Ricordo che mi sedetti sulla poltrona del divano, in ascolto di quei discorsi che profetizzavano un massacro sportivo, attento a cogliere ogni possibile sfumatura. Durante tutta la partita, aleggiava un misto di rassegnazione e di speranza a stento soffocata man mano che i minuti passavano. E Rossi segnò il primo gol. “Ma no, non è possibile, il Brasile rimonterà”. E Rossi segnò il secondo gol. “Adesso pareggiano”. E pareggiò Falcao. E sul 2-2 nessuno ci credeva più. E Rossi segnò il terzo gol. E a quel punto esplose un’esultanza incontenibile, ricordo perfettamente le urla, gli abbracci, mio padre che saltava sul divano di casa, gli amici che uscivano in terrazzo a liberare una gioia incontenibile. Italia-Brasile 3-2, era successo davvero. Tutto talmente inatteso che papà mi portò con la sua “Ranch” azzurra in Prato della Valle, perché qualcuno già festeggiava, forse cominciando a immaginare che il miracolo era davvero possibile.

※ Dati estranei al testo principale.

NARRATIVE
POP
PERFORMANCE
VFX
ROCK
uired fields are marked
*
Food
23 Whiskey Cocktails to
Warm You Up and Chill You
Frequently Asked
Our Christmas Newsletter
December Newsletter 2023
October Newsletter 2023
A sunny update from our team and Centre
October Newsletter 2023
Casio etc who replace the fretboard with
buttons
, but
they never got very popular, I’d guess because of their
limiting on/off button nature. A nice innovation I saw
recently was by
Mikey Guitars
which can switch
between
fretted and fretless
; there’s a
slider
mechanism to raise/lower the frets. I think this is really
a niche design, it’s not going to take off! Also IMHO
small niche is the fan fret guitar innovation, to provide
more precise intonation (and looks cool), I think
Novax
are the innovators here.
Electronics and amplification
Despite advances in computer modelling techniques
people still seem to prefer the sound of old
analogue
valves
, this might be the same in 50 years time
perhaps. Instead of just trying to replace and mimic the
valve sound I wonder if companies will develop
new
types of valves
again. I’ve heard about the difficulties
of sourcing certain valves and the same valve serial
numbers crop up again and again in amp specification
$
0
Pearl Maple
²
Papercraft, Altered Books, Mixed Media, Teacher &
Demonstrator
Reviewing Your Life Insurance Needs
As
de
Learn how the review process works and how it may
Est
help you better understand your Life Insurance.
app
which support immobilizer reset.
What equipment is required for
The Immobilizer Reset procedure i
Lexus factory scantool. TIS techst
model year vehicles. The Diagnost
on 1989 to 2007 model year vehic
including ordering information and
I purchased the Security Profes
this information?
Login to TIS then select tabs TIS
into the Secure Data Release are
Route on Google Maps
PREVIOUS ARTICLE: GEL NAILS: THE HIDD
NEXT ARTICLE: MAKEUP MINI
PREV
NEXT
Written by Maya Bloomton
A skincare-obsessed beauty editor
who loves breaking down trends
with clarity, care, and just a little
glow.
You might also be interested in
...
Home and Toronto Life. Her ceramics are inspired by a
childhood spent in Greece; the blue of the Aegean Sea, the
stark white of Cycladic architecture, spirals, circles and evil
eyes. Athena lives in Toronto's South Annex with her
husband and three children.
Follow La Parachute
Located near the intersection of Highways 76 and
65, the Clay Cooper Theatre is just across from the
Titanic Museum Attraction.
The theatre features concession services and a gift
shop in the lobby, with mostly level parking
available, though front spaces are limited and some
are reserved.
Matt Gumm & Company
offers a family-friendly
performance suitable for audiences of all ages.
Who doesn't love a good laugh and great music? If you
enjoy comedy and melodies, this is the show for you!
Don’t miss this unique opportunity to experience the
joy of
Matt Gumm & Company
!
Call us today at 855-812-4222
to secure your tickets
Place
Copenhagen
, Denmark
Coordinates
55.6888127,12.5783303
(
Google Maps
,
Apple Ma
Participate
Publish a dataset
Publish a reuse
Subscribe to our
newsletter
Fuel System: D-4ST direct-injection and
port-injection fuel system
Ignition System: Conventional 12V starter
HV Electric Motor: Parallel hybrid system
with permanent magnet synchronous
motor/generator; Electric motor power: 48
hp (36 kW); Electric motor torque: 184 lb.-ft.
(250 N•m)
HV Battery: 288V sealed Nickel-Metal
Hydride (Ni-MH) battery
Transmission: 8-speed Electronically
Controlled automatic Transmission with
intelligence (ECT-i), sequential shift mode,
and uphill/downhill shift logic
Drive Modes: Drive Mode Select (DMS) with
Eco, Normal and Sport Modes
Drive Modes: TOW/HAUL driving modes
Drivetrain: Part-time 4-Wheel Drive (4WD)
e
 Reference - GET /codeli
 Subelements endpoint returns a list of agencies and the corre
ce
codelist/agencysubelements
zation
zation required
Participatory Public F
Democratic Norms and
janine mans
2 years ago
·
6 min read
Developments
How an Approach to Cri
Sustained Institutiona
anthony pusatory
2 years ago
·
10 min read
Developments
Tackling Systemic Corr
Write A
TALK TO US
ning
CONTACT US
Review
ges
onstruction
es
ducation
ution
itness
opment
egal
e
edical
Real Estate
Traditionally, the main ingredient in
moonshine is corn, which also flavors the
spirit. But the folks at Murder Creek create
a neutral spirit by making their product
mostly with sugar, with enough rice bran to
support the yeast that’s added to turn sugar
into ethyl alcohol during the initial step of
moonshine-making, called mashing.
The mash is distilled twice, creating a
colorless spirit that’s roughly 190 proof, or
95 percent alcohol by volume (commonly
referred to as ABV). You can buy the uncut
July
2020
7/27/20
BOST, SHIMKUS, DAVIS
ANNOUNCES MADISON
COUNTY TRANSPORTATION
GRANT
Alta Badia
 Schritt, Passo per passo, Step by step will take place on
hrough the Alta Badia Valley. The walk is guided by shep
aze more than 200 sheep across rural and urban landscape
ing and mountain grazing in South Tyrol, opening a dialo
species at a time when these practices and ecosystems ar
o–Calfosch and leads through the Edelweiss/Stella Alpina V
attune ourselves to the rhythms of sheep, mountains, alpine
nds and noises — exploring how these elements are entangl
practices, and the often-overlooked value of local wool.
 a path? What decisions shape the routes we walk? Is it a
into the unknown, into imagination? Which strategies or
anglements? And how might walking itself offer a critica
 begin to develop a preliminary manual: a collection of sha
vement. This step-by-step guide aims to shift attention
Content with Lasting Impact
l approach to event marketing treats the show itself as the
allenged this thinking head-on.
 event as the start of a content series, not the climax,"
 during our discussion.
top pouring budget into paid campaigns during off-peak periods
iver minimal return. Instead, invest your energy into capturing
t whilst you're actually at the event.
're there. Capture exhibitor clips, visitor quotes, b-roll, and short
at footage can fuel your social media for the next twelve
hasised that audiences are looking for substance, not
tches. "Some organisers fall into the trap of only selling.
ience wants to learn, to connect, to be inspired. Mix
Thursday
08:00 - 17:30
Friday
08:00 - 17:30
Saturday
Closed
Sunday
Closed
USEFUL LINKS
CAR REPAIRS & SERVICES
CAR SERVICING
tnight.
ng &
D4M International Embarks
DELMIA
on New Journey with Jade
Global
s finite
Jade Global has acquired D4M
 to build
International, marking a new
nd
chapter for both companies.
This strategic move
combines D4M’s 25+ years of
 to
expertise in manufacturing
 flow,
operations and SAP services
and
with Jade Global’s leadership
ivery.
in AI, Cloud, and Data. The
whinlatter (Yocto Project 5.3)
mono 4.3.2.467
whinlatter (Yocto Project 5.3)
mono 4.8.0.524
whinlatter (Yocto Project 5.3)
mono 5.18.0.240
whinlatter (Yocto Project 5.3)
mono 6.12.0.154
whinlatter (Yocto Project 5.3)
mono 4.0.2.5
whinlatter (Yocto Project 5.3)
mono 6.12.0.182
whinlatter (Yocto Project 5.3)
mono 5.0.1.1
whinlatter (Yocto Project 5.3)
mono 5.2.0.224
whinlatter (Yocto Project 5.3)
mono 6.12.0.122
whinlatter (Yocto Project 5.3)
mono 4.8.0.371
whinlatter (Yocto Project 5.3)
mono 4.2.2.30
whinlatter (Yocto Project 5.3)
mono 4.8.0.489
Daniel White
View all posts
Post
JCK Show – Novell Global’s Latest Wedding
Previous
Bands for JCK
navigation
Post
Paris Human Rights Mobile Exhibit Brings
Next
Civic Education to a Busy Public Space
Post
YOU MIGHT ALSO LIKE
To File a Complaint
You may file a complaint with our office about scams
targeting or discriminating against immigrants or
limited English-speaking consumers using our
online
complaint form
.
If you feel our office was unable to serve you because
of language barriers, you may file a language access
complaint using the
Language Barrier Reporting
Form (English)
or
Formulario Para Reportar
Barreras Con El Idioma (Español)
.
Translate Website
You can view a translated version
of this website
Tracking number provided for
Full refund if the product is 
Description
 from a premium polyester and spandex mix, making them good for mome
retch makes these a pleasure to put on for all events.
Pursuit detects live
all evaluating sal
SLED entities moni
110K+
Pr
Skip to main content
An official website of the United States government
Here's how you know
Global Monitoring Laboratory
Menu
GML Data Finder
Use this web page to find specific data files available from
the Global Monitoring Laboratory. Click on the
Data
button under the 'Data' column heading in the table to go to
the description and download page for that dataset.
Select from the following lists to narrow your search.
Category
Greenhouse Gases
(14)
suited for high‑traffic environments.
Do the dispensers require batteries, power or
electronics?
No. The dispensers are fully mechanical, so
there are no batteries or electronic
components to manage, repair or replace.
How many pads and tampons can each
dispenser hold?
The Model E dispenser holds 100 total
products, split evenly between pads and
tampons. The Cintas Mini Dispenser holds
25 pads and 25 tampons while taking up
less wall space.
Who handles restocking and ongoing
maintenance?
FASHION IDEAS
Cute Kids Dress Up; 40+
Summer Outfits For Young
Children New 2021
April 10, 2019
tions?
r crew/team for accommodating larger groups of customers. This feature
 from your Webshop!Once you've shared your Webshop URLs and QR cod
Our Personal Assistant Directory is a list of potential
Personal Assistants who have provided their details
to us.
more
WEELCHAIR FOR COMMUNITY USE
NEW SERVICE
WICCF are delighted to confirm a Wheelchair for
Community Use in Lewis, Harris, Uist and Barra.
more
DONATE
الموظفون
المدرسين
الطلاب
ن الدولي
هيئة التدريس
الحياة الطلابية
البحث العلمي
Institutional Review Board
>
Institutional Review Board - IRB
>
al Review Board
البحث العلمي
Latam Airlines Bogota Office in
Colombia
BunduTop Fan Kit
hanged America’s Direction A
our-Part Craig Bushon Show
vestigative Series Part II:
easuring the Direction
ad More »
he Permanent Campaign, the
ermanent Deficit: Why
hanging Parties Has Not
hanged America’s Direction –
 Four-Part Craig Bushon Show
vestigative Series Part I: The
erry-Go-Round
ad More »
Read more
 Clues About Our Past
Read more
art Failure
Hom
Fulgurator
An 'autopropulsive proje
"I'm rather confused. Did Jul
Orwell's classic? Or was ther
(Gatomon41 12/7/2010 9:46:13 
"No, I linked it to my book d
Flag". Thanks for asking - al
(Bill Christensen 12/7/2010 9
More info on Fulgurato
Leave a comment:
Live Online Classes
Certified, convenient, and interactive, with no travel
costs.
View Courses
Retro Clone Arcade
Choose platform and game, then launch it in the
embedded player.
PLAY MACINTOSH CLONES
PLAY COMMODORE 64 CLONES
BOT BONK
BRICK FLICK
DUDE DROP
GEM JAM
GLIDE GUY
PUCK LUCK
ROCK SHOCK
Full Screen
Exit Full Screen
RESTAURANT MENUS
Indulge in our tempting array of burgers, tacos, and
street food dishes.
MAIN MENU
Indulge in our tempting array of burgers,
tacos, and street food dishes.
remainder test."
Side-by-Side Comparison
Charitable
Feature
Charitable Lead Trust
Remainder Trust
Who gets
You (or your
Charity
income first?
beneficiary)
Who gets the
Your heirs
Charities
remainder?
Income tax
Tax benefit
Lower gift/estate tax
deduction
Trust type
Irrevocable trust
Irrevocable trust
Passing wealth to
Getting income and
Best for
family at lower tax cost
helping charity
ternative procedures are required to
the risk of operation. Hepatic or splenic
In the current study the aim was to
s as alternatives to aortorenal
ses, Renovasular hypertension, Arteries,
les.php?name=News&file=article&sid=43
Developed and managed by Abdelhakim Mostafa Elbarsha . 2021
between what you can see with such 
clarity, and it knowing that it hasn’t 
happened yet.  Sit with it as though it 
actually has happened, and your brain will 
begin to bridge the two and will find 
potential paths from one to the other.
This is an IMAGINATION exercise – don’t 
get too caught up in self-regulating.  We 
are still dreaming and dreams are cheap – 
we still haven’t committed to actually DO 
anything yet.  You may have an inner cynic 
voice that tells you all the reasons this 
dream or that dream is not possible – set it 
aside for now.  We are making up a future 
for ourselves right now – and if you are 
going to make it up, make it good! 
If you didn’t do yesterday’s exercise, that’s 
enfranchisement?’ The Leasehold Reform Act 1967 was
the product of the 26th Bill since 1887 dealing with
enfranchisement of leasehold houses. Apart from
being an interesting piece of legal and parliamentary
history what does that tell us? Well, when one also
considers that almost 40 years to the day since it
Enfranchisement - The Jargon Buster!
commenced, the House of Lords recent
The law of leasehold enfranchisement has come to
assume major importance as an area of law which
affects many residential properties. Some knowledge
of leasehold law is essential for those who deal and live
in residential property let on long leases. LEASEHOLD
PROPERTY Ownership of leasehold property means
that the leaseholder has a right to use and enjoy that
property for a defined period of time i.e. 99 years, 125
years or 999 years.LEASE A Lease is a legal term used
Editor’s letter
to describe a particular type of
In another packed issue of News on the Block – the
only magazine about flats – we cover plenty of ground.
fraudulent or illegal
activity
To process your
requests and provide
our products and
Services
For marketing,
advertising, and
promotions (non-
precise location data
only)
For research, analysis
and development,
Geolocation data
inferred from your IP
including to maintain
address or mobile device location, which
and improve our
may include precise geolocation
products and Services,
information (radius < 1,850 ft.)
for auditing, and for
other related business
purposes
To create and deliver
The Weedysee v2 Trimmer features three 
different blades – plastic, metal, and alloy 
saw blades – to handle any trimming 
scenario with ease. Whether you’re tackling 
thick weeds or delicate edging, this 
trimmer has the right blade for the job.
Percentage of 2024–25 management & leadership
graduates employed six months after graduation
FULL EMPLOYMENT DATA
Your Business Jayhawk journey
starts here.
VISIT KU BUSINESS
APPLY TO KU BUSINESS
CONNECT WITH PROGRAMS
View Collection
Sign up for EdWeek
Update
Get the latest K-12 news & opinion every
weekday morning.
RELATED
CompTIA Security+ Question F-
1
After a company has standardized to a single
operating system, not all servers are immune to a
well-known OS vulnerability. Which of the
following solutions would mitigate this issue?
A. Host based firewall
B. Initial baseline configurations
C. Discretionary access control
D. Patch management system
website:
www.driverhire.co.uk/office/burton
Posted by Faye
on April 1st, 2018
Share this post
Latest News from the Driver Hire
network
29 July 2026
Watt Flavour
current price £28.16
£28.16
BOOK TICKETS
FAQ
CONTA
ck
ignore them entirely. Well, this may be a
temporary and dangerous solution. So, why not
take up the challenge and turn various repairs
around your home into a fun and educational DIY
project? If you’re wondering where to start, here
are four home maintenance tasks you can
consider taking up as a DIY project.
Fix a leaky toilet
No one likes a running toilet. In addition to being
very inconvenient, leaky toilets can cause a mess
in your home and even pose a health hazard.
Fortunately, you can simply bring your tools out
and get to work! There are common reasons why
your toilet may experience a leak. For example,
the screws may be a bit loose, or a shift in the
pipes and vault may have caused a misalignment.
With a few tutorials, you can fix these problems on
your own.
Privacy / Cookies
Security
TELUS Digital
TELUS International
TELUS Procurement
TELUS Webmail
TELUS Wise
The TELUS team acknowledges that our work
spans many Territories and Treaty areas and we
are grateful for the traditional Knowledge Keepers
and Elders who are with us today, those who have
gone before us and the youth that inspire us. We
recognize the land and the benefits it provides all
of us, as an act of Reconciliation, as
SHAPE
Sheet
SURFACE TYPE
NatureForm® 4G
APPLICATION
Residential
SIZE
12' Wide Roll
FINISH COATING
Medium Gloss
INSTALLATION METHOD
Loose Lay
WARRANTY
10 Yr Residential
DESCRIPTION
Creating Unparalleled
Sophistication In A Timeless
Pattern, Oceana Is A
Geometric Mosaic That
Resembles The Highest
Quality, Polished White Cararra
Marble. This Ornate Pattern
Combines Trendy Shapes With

Poi ci fu la Polonia. E Rossi segnò il quarto gol. 1-0. E Rossi segnò il quinto gol. 2-0. E tutti di nuovo in quel salotto a esultare, a urlare in terrazzo, ad abbracciarsi e poi via in Prato della Valle. E poi ci fu la finale, ci fu la Germania. E Rossi segnò il sesto gol. E poi Tardelli, e poi Altobelli, figurati se barba, baffi e capelli da cavernicolo di Breitner ci possono fare paura. E Pertini in piedi al Bernabeu, ad applaudire. E noi a esultare come matti. Quella sera ero in campagna dai nonni, guardammo la partita tutti insieme, poi tutti ancora lì in Prato della Valle, con la “112” di mia madre, la bandiera e i finestrini abbassati fino a tarda ora. Anche quello, lo ricordo come fosse ieri. Avevamo vinto il Mondiale. Paolo Rossi era il mio eroe, non sapevo neanche per quale squadra giocasse, ma era il mio eroe. E non sapevo che per esultare di nuovo avrei dovuto attendere 24 anni e chissà mai se ci sarà un’altra volta ancora.
Poi venne l’anno 2020. Eravamo decisamente più adulti, i capelli bianchi che aumentavano, le preoccupazioni tutte attorno a noi, un’altra vita, improvvisamente spenta, paurosa, castrante, claustrofobica, iconoclasta. Era un anno maledetto. Ci fu la pandemia, c’era un virus subdolo, terribile, un virus che ti portava via le persone care, conoscenti, amici, che dovevi essere felice se riuscivi a scamparla, che colpiva ovunque, la socialità, il gusto di stare con gli amici, che ti privava di tutto o quasi che non fosse l’essenziale, che ti allontanava dagli affetti, che ti costringeva a passare il Natale lontano dai tuoi cari, che andavi al ristorante e al bar con la mascherina sempre più grossa e te la toglievi solo fra un boccone e l’altro. Perché avevi paura. E poi morivano i tuoi idoli. Quelli che ti avevano fatto amare questo meraviglioso sport, che ti avevano fatto scoprire la passione, quelli che dicevi “Ho visto Paolo Rossi”. “Ho visto Maradona”. Non c’erano più nemmeno loro. Prima uno, poi l’altro. E tutto intorno un grande vuoto. E il 2020 non era ancora finito.